Riding home from the Special Recreation Association/Knights of Columbus luncheon with Santa, Carter continued his usual barrage of questions about anything and everything.  "Was Christmas the very first holiday we celebrated?"  "When was the first holiday before that?"  "What is the first principle of Hanukkah?"  "Why don't we celebrate Hanukkah?"  And then... "Why did Pony the Pirate not like Jesus?  Why was he so mean to Him?"

Pony the Pirate?  Pony the Pirate.  Pony the Pirate.  OK, was this Veggie Tales or what?  AAAHHH!  It finally occurred to me.  Pontious Pilate.  When I asked Carter, he confirmed with another question. 
"Why was Pontious Pilate so mean mom?"  Well, I wanted to answer, but had to know, "How do you know about Pontious Pilate Carter?"   He couldn't really explain, and truly, what difference does the origin of his historical knowledge really matter?  (Well, to me it really matters.)  But, there's no time for an explanation, only time for another question about the Shepherds.  "Why did they get to see Jesus on His birthday?  Was Jesus one of the Wise Men?  What was your very first present you got for Christmas mom?" and on and on and on...

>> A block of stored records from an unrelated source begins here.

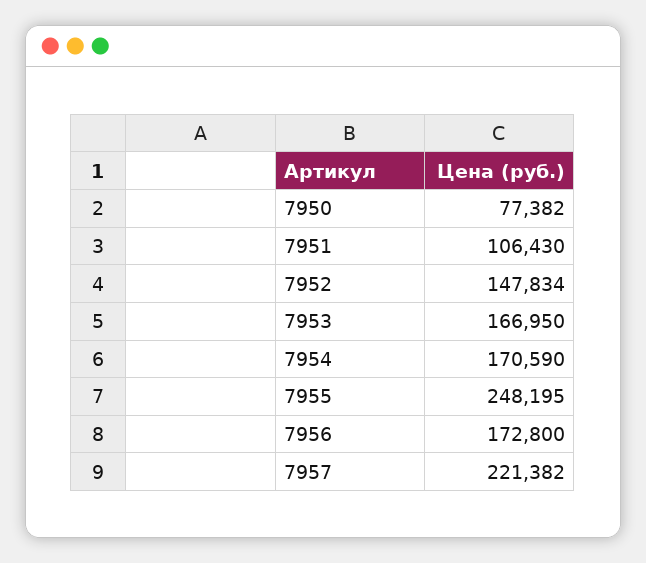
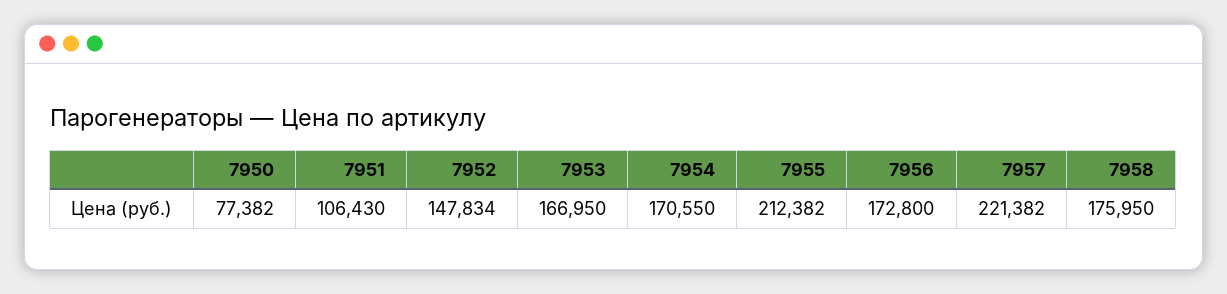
7954: 170590 -> 170550
7955: 248195 -> 212382
7958: none -> 175950

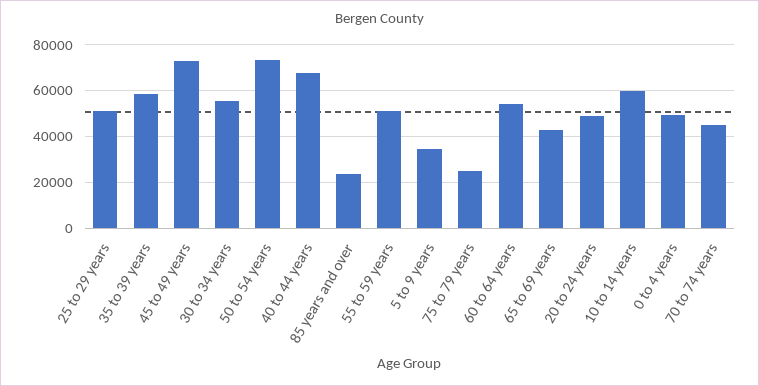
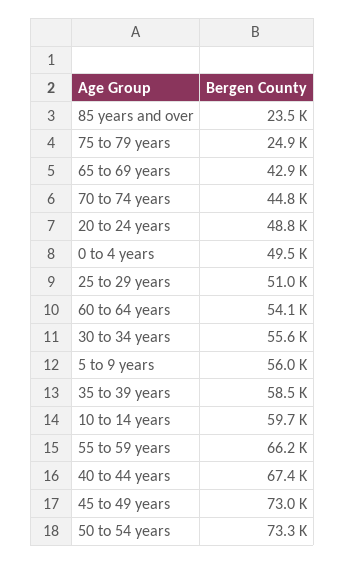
55 to 59 years: 50000 -> 66200
5 to 9 years: 35000 -> 56000

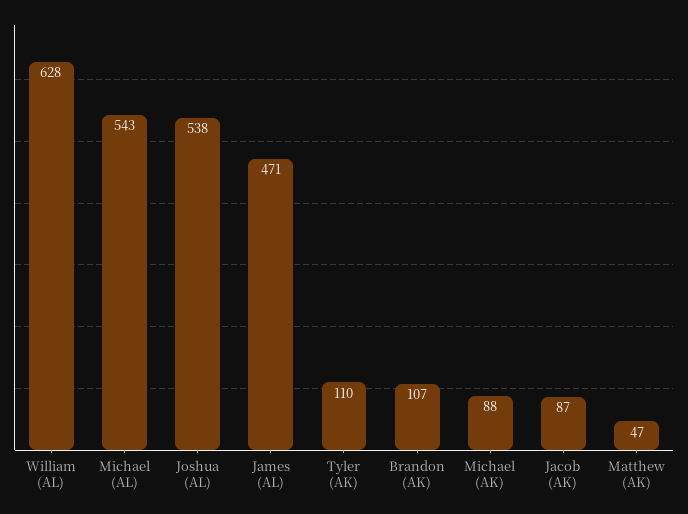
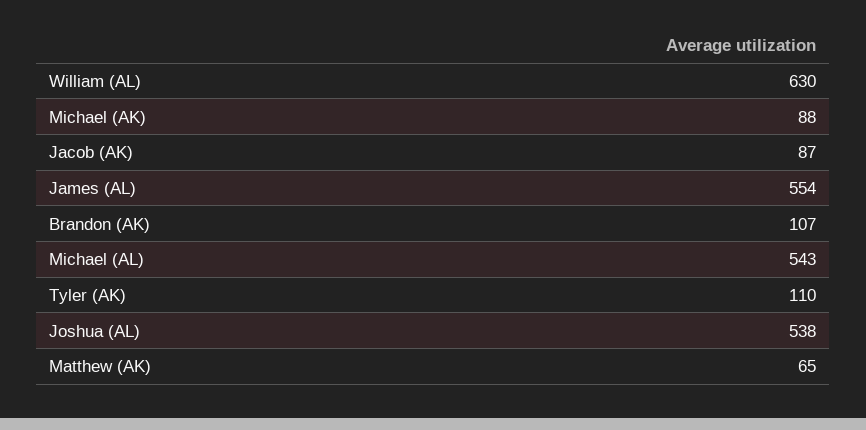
William (AL): 628 -> 630
James (AL): 471 -> 554
Matthew (AK): 47 -> 65

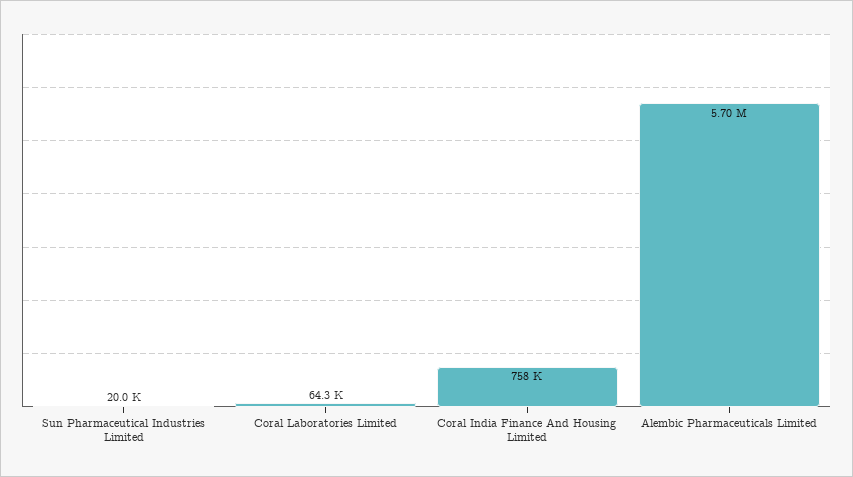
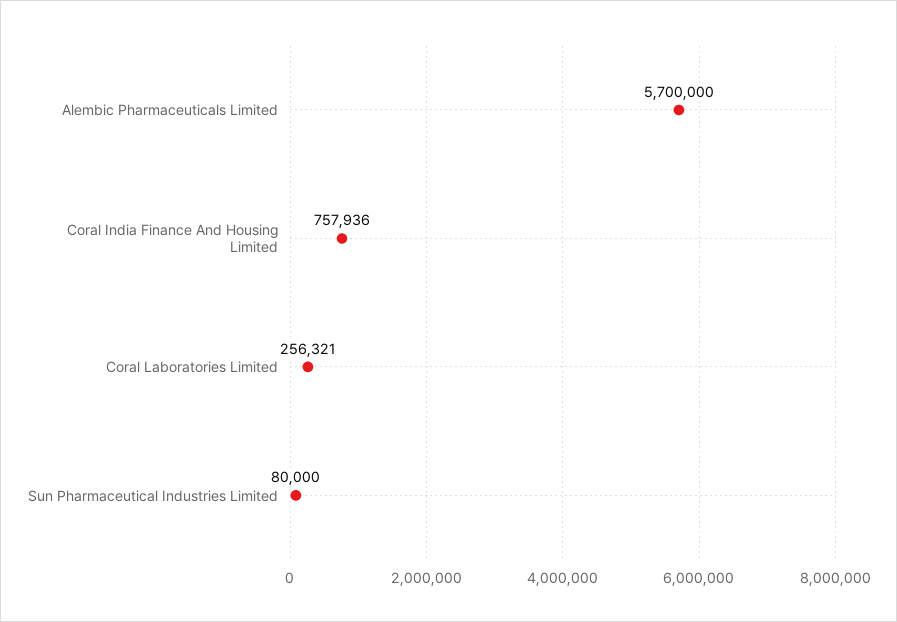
Sun Pharmaceutical Industries Limited: 20000 -> 80000
Coral Laboratories Limited: 64300 -> 256321

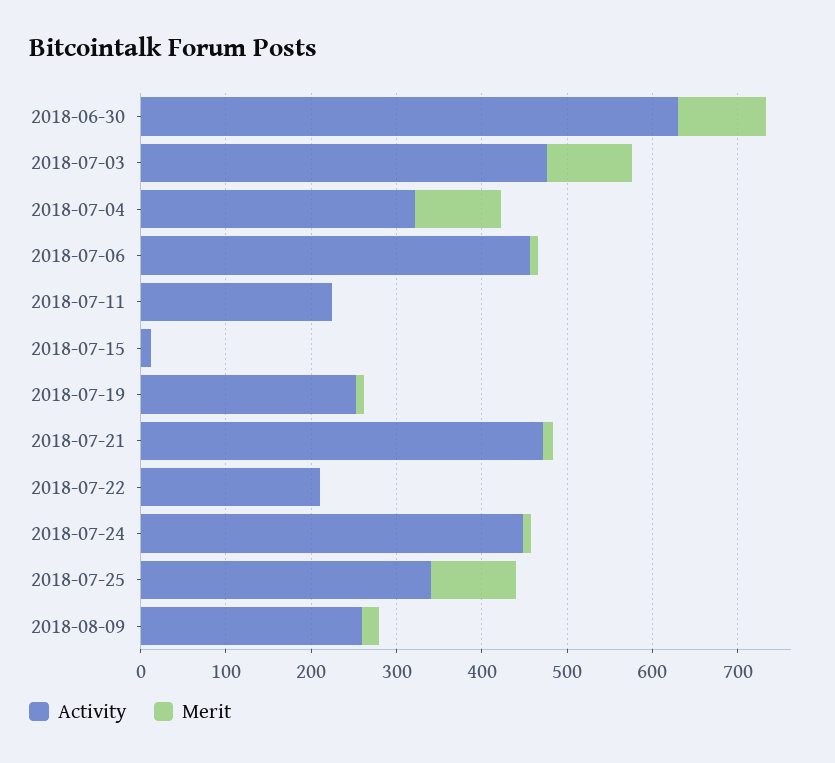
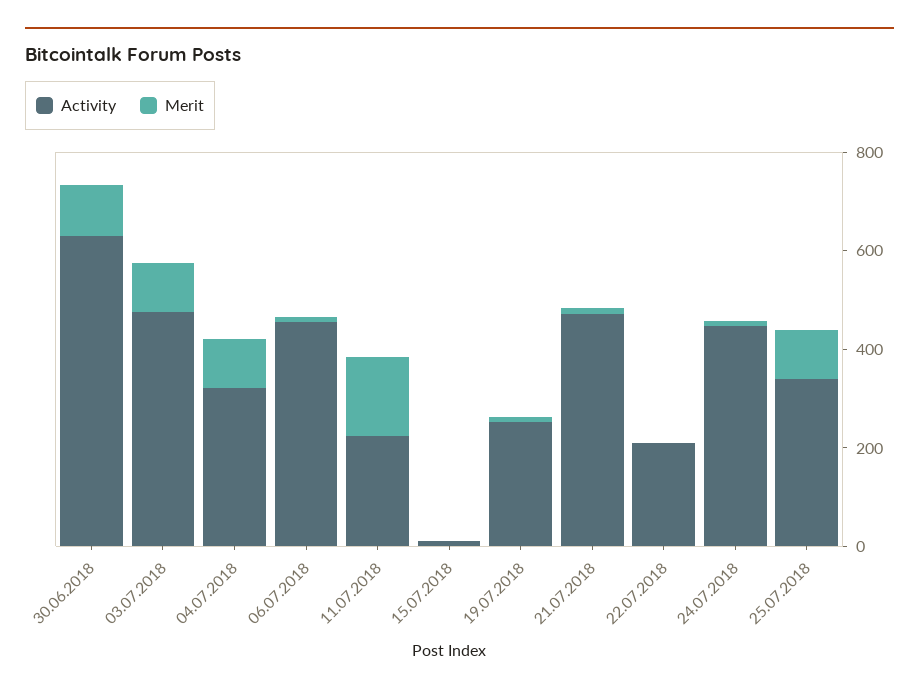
Merit, 2018-07-11: 0 -> 150
Activity, 2018-08-09: 260 -> none
Merit, 2018-08-09: 20 -> none

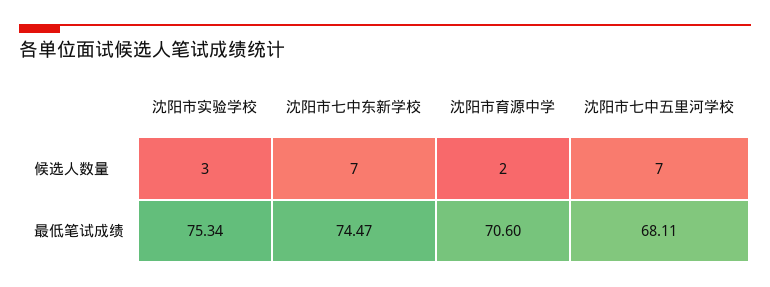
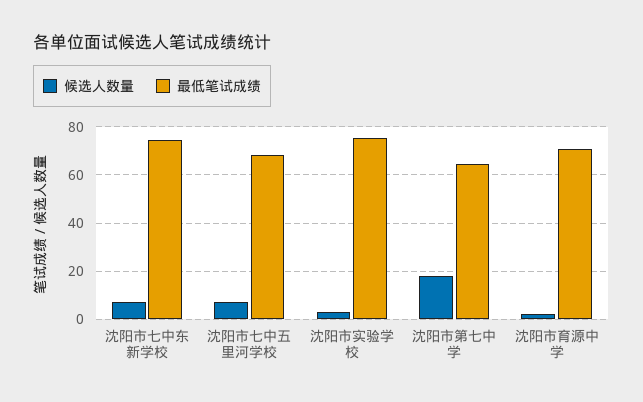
候选人数量, 沈阳市第七中学: none -> 17.5
最低笔试成绩, 沈阳市第七中学: none -> 65

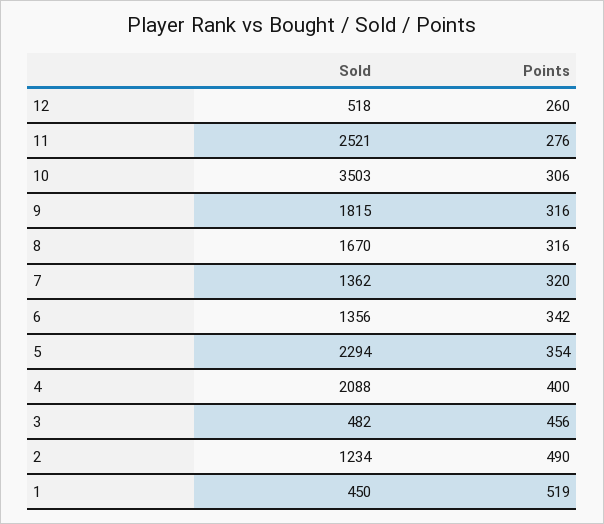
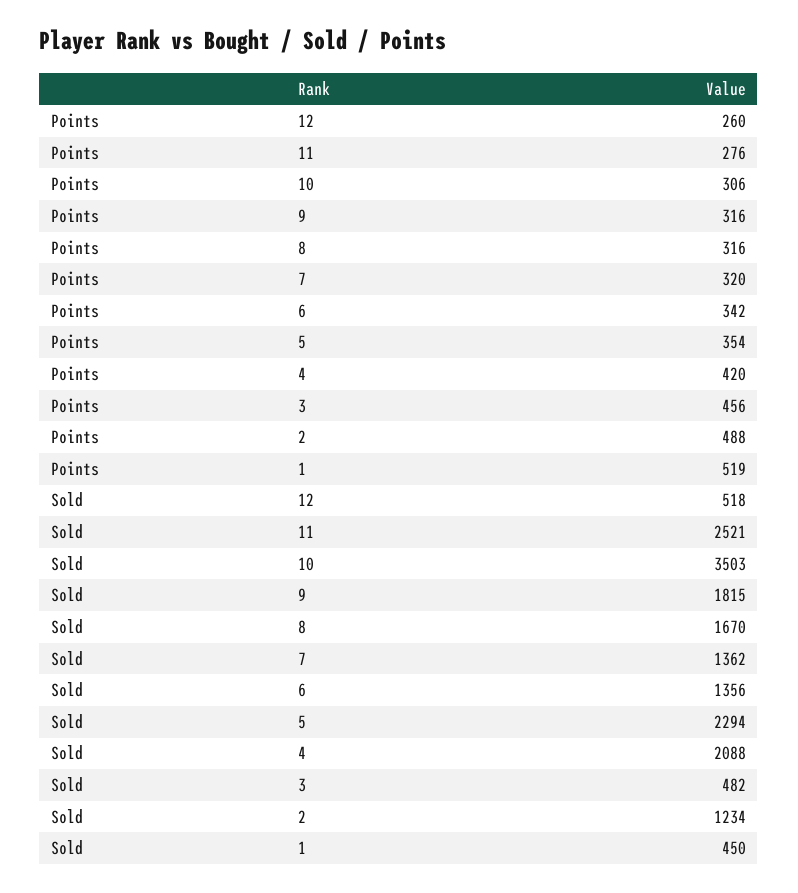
Points, 4: 400 -> 420
Points, 2: 490 -> 488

I know that God smiles when Carter asks me questions.  After all, just a few years ago, there were no questions, and so little conversation.  I prayed and begged and read about encouraging the wh questions and conversation and consulted with his OT and Speech Therapists and never ever gave up.  Here we are.  I've got exactly what I prayed for AND THEN SOME. 

I've got to go look up where all the frogs go in the winter now and then I'll be brushing up on my understanding of Pontious Pilate and Hanukkah and before I'm finished I'm sure there will be more questions and more answers to be found.  I'm the luckiest mommy in the world.